==== Study text ====
Carabiner or quick link for tether attachment??

[Plebe]

This sounds like you’re saying it’s unsafe or somehow less safe to climb or hang on static rope.

I think what you’re trying to say is there is more risk falling on slack static rope such as what presents itself during one-sticking. I think it’s worth distinguishing the two. There are reasons that arborist climb static rope. The difference dynamic rope is going to make on a short tether fall is negligible and shouldn’t be pushed as gospel over the risks of using dynamic rope. Dynamic rope has its own pros and cons and should be used carefully as well.

@gcr0003 for president!

 

[raisins]

This sounds like you’re saying it’s unsafe or somehow less safe to climb or hang on static rope.

I think what you’re trying to say is there is more risk falling on slack static rope such as what presents itself during one-sticking. I think it’s worth distinguishing the two. There are reasons that arborist climb static rope. The difference dynamic rope is going to make on a short tether fall is negligible and shouldn’t be pushed as gospel over the risks of using dynamic rope. Dynamic rope has its own pros and cons and should be used carefully as well.

i hate to keep beating this drum, but the idea that short falls won't be helped by dynamic line is just asserted here and i think is counter to science and is based upon our gut/what folks say around here

but our gut is a horrible device for figuring out what happens over short distances and microseconds because we never observe this in everyday life (can't see it) in order to build our intuition for it (sorta like super high temps and pressures....they surprise people for this reason)

sure, you don't get those big bounces like on 100 feet of dynamic line

but why is it better to fall and hit your head on grass/dirt versus concrete (actually way better)? it's because the turf is 'softer'....why is it softer? because it gives like 1 inch

1 or 2 inches of give is way (like incalculably) better than 0 inches of give

try hanging on a dynamic tether, if you haven't, and bounce around on it....that it will help you will be obvious

 

[gcr0003]

i hate to keep beating this drum, but the idea that short falls won't be helped by dynamic line is just asserted here and i think is counter to science and is based upon our gut/what folks say around here

but our gut is a horrible device for figuring out what happens over short distances and microseconds because we never observe this in everyday life (can't see it) in order to build our intuition for it (sorta like super high temps and pressures....they surprise people for this reason)
====
## [Work instructions]
• a. In the forum thread on static and dynamic tethers, why does the poster raisins say hitting your head on grass or dirt is better than on concrete? Answer in one to three sentences.
• b. Write the next reply in the forum thread on static and dynamic tethers, picking up after its final line.
Nothing in the records is needed for this work.
==== Record excerpts ====
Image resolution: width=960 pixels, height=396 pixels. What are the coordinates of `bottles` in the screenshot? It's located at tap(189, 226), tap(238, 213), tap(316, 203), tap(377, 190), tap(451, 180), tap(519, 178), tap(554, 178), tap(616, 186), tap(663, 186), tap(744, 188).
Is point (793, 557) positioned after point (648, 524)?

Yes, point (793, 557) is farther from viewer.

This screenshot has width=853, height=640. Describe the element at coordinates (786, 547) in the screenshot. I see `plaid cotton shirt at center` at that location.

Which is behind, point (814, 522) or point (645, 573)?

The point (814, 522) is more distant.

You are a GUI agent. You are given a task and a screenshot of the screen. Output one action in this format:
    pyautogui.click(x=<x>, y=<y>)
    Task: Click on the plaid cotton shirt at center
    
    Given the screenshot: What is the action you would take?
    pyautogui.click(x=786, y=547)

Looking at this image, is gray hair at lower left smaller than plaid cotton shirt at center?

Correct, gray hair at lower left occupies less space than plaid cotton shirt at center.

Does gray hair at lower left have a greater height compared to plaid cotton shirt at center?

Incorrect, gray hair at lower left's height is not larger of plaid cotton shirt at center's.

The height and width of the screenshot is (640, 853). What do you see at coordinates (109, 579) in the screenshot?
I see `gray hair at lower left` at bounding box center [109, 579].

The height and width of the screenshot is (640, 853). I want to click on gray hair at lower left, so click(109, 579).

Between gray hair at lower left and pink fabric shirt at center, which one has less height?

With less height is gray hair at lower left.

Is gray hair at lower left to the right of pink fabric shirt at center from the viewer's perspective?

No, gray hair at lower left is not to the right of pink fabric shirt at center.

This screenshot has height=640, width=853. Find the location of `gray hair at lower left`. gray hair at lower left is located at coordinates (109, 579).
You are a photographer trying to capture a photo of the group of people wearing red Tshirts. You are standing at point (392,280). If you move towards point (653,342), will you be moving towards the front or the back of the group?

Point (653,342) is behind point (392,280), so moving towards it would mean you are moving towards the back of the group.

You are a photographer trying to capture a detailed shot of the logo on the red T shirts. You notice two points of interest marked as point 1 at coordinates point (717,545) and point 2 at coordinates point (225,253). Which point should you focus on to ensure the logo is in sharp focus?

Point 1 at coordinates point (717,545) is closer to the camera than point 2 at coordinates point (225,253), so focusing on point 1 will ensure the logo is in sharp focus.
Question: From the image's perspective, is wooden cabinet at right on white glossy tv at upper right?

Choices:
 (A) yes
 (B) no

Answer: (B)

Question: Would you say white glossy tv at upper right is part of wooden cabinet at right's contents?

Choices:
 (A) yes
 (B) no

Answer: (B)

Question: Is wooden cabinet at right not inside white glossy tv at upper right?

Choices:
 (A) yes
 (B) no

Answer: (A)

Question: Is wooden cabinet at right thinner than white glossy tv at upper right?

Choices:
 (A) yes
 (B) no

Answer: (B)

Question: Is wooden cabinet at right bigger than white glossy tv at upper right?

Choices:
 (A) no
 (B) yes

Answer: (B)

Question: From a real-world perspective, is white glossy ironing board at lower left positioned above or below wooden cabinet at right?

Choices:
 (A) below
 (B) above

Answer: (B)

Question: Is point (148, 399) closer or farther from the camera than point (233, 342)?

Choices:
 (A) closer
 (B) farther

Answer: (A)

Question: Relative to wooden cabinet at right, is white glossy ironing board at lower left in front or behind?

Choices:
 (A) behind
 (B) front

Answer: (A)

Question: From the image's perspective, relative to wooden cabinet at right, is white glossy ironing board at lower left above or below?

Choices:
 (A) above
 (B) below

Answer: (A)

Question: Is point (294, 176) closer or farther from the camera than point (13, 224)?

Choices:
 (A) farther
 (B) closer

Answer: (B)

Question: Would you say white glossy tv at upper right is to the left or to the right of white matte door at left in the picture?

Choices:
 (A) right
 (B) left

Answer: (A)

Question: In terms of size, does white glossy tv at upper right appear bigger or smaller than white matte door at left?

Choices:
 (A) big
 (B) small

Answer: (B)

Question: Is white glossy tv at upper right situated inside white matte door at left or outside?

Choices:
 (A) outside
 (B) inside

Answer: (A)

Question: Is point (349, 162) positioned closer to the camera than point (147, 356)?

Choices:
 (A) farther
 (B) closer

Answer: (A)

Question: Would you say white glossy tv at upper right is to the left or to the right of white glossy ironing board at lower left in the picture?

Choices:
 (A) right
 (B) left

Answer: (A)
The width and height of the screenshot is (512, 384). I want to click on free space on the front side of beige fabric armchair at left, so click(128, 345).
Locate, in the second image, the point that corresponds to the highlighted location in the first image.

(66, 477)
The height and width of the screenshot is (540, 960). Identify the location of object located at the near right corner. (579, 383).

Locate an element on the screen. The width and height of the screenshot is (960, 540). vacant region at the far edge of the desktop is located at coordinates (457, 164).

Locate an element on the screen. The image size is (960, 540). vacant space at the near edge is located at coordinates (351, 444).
====
## [Your responses]
• a. Turf is softer than concrete because it gives about an inch. Raisins uses this to argue that even 1 or 2 inches of give is far better than none.

• b.
sure, you don't get those big bounces like on 100 feet of dynamic line

but why is it better to fall and hit your head on grass/dirt versus concrete (actually way better)? it's because the turf is 'softer'....why is it softer? because it gives like 1 inch

1 or 2 inches of give is way (like incalculably) better than 0 inches of give

try hanging on a dynamic tether, if you haven't, and bounce around on it....that it will help you will be obvious

Not what I said at all. I said it is negligible on short tethers. Negligible doesn’t mean that it wouldn’t help at all, it just means that it won’t help you that much. This would be dependent on weight, amount of slack, distance of fall, direction of fall, elongation of each rope, how the rope is attached, type of attachment method etc. All of which can be calculated and have been calculated. Before you ask, no I’m not sharing my own calculations because like everything said on this website there are pros and cons and you have to take the responsible for that yourself.

This opinion isn’t my gut feeling. This isn’t fairytale land, all of this can be tested, calculated and proven. Until you do the math or the test to prove otherwise you point is mute.

The dynamic tether advocates (like many things on saddlehunter) continue to hype benefits while disregarding or failing to mention downsides or risks. I wasn’t advocating for either, I simply said they each have pros and cons. That’s why I think it’s lame to come on here and safe shame people based on no data and without talking about other risks. And simply saying dynamic tethers are safer is the biggest gut feeling response there is. Why is it safer? Quantify why it is safer or provided data that suggests otherwise, otherwise it’s just your unsupported opinion. And No, bouncing around on a short tether as a justification for it being safer to fall 4 ft from is not doing it for me.

This is a lot chirpier than I like to be over text forums but I felt called out on your reply haha

 

[raisins]

Not what I said at all. I said it is negligible on short tethers. Negligible doesn’t mean that it wouldn’t help at all, it just means that it won’t help you that much. This would be dependent on weight, amount of slack, distance of fall, direction of fall, elongation of each rope, how the rope is attached, type of attachment method etc. All of which can be calculated and have been calculated. Before you ask, no I’m not sharing my own calculations because like everything said on this website there are pros and cons and you have to take the responsible for that yourself.

This opinion isn’t my gut feeling. This isn’t fairytale land, all of this can be tested, calculated and proven. Until you do the math or the test to prove otherwise you point is mute.

The dynamic tether advocates (like many things on saddlehunter) continue to hype benefits while disregarding or failing to mention downsides or risks. I wasn’t advocating for either, I simply said they each have pros and cons. That’s why I think it’s lame to come on here and safe shame people based on no data and without talking about other risks. And simply saying dynamic tethers are safer is the biggest gut feeling response there is. Why is it safer? Quantify why it is safer or provided data that suggests otherwise, otherwise it’s just your unsupported opinion. And No, bouncing around on a short tether as a justification for it being safer to fall 4 ft from is not doing it for me.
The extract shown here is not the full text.